What is the management of eclampsia?

A

Initial steps: Ensure airway protection and maintain oxygenation. Place the patient in the lateral decubitus position to prevent aspiration and improve venous return.

Seizure control: Administer IV magnesium sulfate for seizure prophylaxis and control.
If seizures persist, give additional magnesium sulfate or second-line agents (e.g., lorazepam or phenytoin).

Blood pressure control: Use IV labetalol, IV hydralazine, or oral nifedipine to maintain BP <160/110 mmHg.

Delivery: Expedite delivery once the mother is stabilized. Delivery is the definitive treatment, regardless of gestational age.

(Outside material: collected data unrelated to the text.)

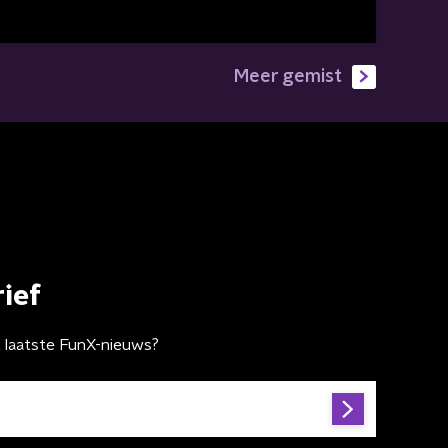
Meer gemist
ief
t laatste FunX-nieuws?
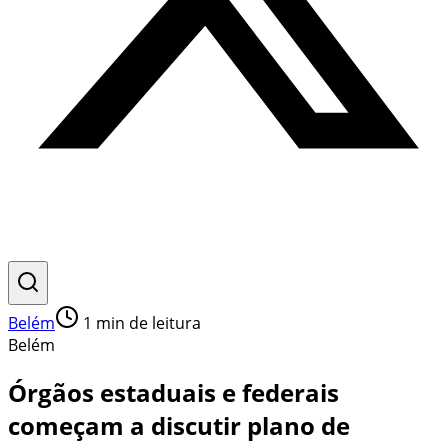
Belém
1
min de leitura
Belém
Órgãos estaduais e federais
começam a discutir plano de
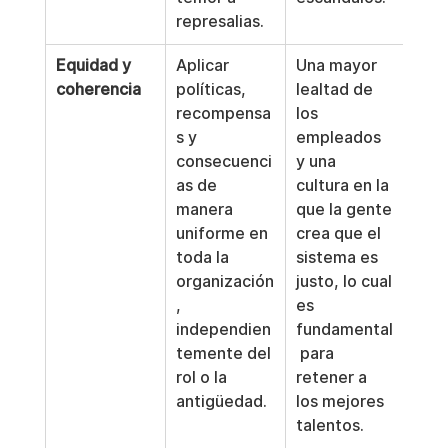
represalias.
Equidad y 
Aplicar 
Una mayor 
coherencia
políticas, 
lealtad de 
recompensa
los 
s y 
empleados 
consecuenci
y una 
as de 
cultura en la 
manera 
que la gente 
uniforme en 
crea que el 
toda la 
sistema es 
organización
justo, lo cual 
, 
es 
independien
fundamental
temente del 
 para 
rol o la 
retener a 
antigüedad.
los mejores 
talentos.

Post-delivery monitoring: Continue magnesium sulfate for 24 hours postpartum for seizure prophylaxis. Monitor for signs of magnesium toxicity (e.g., loss of reflexes, respiratory depression, magnesium toxicity management involves use of IV calcium gluconate).

18
Q

What is the therapeutic range for magnesium sulfate in eclampsia prophylaxis?

A

4-8 mEq/L.

19
Q

At what magnesium levels do toxicities occur?

A

7-10 mEq/L: Loss of deep tendon reflexes

10-15 mEq/L: Respiratory paralysis, altered cardiac conduction

> 25 mEq/L: Cardiac arrest

20
Q

What is the immediate treatment for magnesium toxicity?

A

IV calcium gluconate to stabilize cardiac membranes and reverse symptoms.